[WORK ITEM]:
The answer must consist solely of the lines from the opening line of the entries through the line with "BOARD BUSINESS", transcribed exactly and without any pictures.

[Page-level text extractions]:
☆ ☆ ☆ ☆

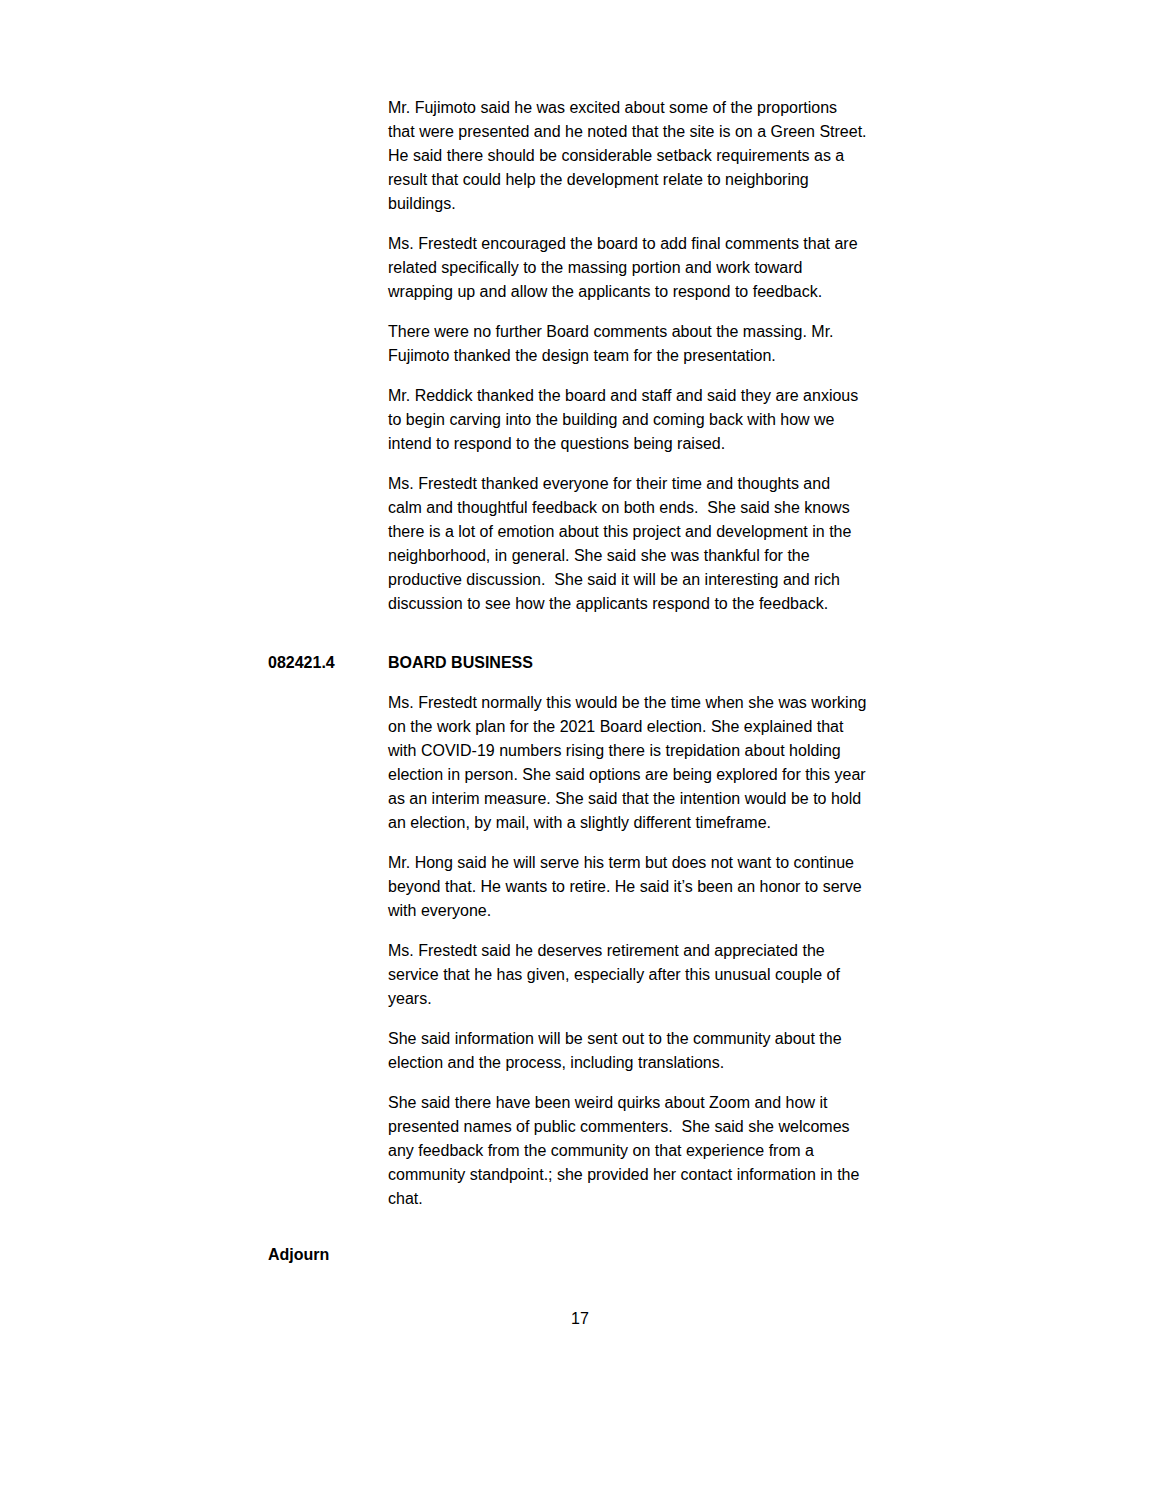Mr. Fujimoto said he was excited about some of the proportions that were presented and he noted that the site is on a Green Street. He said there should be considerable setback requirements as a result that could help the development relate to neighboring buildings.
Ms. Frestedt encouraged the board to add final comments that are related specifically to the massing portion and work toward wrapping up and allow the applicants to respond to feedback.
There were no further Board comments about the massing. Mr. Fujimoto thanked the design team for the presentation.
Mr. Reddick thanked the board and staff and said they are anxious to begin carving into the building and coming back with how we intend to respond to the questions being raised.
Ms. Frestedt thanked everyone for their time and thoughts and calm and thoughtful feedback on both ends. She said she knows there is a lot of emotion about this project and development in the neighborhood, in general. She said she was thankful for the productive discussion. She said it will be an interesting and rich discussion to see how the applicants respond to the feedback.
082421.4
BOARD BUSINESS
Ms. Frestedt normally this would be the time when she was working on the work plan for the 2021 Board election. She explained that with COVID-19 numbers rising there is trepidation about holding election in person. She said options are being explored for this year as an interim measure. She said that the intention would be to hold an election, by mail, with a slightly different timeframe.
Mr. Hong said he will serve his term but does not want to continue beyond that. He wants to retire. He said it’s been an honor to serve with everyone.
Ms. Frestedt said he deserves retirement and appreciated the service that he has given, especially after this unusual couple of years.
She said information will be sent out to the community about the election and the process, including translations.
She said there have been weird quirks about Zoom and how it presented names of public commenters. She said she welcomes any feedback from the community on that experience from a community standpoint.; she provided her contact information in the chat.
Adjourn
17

☆ ☆ ☆ ☆

[RESPONSE AREA]:
Mr. Fujimoto said he was excited about some of the proportions that were presented and he noted that the site is on a Green Street. He said there should be considerable setback requirements as a result that could help the development relate to neighboring buildings.
Ms. Frestedt encouraged the board to add final comments that are related specifically to the massing portion and work toward wrapping up and allow the applicants to respond to feedback.
There were no further Board comments about the massing. Mr. Fujimoto thanked the design team for the presentation.
Mr. Reddick thanked the board and staff and said they are anxious to begin carving into the building and coming back with how we intend to respond to the questions being raised.
Ms. Frestedt thanked everyone for their time and thoughts and calm and thoughtful feedback on both ends. She said she knows there is a lot of emotion about this project and development in the neighborhood, in general. She said she was thankful for the productive discussion. She said it will be an interesting and rich discussion to see how the applicants respond to the feedback.
082421.4
BOARD BUSINESS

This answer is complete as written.